If you're interested in understanding how academic/scientific/professorial minds work and how to actually get the best out of them, this is probably an important post to mull over:
Ask yourself: When you go to see a musician in concert, say Ustad Zakir Hussain or Pandit Hariprasad Chaurasia or your favorite rock, blues or jazz band, all you are focused on and concerned about is the excellence on display on stage for the 2-3 hours you are there. That's it. You are not in the least interested in questions like: "Well, do the artists sit in office for eight hours every day at a stretch from 9-5? Is someone marking their attendance?". Why? Because you are well aware that for the artists to arrive at the level of excellence they are displaying, they must have certainly put in hours and hours of practice! And they put in these hours of practice at times that work best for them - some early morning, some late night, some in the afternoon, some in the evenings. An artist's entire focus is on attaining perfection in his or her art and he or she knows the best time to practice through self knowledge and experience! There is no need to police them as long as they perform excellently when on stage! In fact, if we start making artists "come to office" from 9-5 every day, five days a week, and insist that they practice as per schedules we are setting in place, their art will immediately suffer - you can sense the truth of this statement because you can intuitively feel how ridiculous the scene being depicted is!
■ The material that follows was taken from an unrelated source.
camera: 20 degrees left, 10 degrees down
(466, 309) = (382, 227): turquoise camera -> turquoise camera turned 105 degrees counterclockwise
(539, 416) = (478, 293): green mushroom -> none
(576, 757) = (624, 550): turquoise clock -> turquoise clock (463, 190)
The thing is: All creative and intellectual pursuits work on the same principle. Scientists are at their best when they work on problems engaging their attention at times that work best for them, academics and professors are at their best when they engage in research or preparing for class at times that work the best for them, and as long as the lectures being delivered, papers being published, and books being written are of the highest quality, it doesn't matter at all whether these folks busy themselves early mornings, or late nights, or during afternoons, or during evenings, or whenever works for them!
Each and every university and laboratory that insists on a 9-5 schedule for academics, professors and scientists, is actually working in a direction that *reduces* quality. Creative and intellectual pursuits thrive on open minds that are left free to work independently. And if the result is excellence, then it is only in our best interests to create these conditions instead of insisting on clamming down unnecessarily.
This post will likely take some thinking, but what I'm saying is absolutely on the money :), I assure you of that!
We have to create an atmosphere wherein we select excellent people, place our trust in them, and then, by all means, expect excellence. Right now all our systems are based on mistrust and policing. This road does not lead to excellence.